Try it
Report the count of lines below that include "ноги", without any other text.

Available data
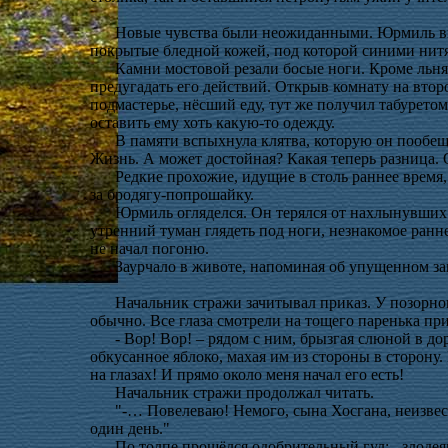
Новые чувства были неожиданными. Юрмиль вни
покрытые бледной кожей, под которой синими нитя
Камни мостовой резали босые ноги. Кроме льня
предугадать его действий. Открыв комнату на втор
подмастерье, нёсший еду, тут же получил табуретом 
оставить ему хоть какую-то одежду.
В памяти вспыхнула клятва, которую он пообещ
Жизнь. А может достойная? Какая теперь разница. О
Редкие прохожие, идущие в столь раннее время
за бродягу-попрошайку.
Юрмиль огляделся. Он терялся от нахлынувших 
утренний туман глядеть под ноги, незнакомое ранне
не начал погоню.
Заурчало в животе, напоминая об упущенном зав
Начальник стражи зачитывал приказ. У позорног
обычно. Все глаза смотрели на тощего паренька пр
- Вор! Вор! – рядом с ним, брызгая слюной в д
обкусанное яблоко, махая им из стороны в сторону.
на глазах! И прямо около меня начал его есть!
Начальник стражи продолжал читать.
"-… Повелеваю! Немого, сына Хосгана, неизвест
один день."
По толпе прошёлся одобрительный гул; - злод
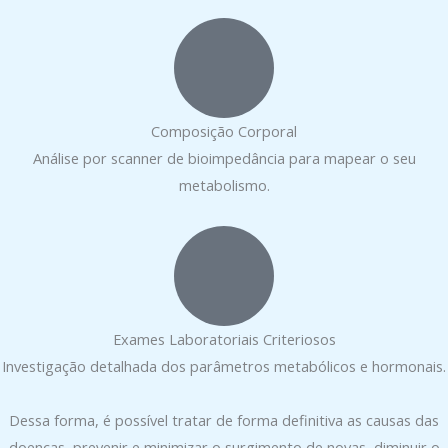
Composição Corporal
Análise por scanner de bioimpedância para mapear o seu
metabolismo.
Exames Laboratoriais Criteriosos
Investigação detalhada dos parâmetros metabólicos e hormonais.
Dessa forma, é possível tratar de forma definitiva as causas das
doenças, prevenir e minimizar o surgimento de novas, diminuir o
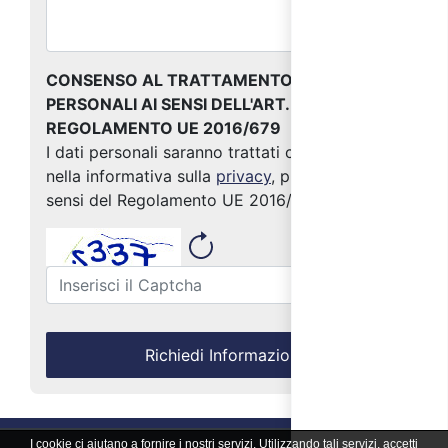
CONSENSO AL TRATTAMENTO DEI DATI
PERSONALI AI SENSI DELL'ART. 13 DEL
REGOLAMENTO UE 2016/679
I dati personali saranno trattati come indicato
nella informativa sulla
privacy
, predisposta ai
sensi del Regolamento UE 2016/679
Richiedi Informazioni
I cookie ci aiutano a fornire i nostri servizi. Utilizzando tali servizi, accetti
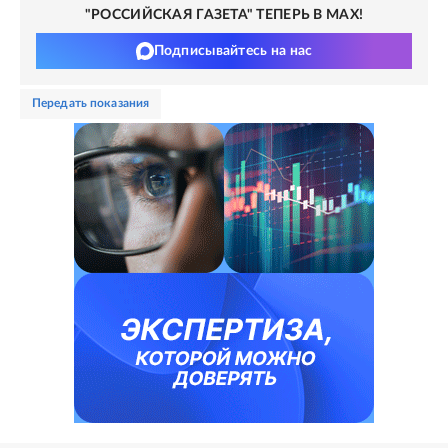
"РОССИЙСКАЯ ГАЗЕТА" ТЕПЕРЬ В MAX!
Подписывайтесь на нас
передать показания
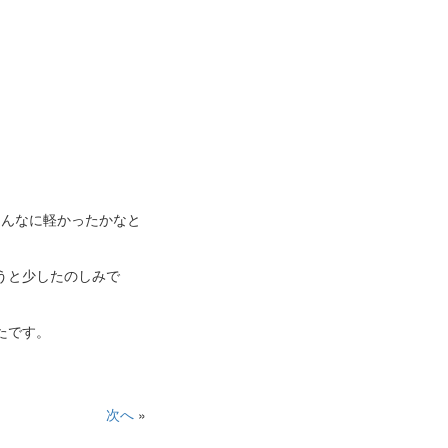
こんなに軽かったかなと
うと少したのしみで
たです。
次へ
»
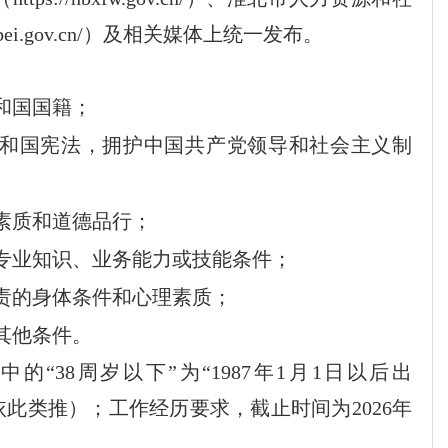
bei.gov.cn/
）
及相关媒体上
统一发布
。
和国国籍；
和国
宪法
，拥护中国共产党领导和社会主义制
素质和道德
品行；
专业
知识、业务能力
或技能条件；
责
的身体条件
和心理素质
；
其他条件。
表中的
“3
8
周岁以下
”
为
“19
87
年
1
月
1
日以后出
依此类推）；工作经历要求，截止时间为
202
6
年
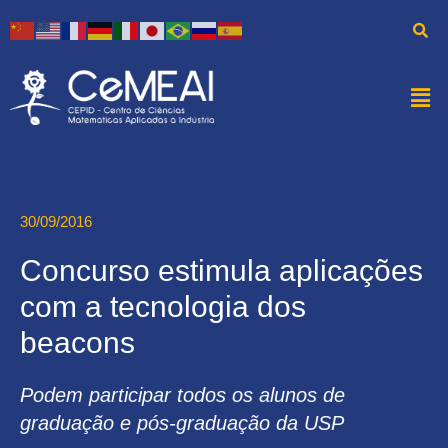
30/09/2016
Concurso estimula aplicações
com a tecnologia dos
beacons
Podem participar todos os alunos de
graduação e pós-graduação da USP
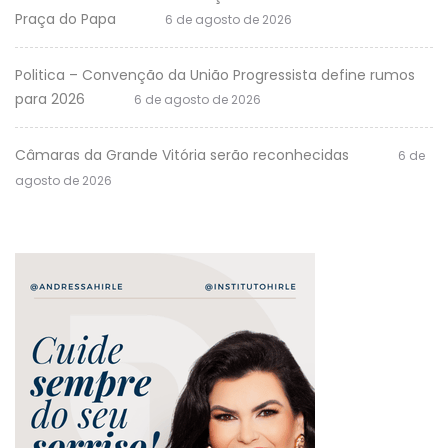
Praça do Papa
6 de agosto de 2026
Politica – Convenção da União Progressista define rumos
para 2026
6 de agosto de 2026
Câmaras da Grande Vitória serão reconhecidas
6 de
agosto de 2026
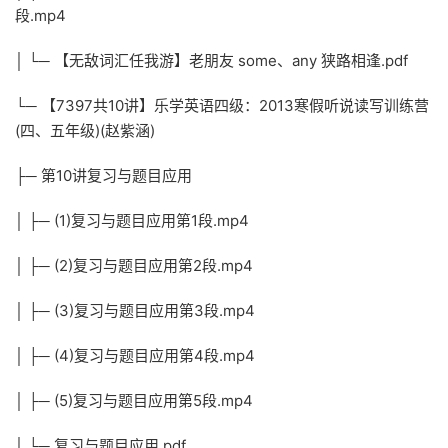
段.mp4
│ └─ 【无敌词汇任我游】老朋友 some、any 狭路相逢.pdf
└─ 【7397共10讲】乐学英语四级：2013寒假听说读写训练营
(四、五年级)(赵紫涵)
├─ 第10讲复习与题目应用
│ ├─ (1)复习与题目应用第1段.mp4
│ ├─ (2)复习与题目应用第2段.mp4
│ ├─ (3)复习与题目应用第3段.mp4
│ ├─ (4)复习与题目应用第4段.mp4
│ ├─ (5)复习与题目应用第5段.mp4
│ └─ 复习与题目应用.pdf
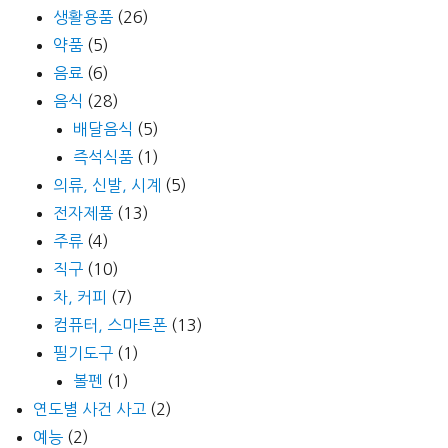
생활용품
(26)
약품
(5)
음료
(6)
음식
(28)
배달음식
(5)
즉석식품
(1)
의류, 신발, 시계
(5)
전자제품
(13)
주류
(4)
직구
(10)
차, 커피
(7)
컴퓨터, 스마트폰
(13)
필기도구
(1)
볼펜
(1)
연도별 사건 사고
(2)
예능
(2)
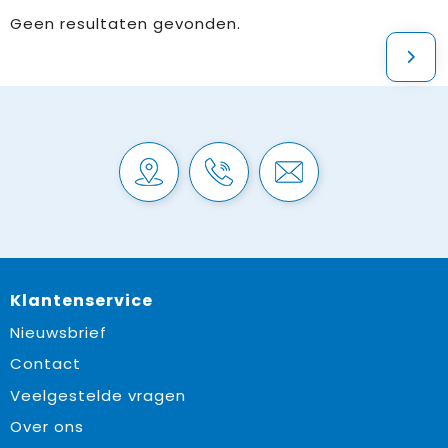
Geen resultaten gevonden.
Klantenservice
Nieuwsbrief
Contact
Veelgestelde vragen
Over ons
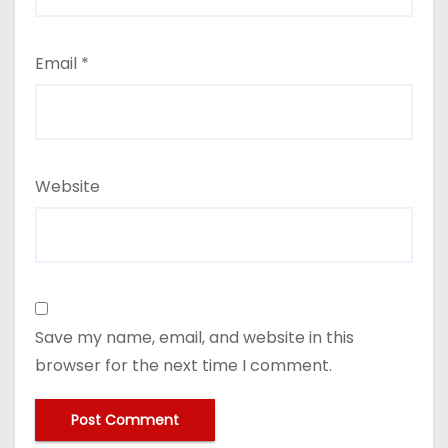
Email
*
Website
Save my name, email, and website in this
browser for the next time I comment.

Written solution
2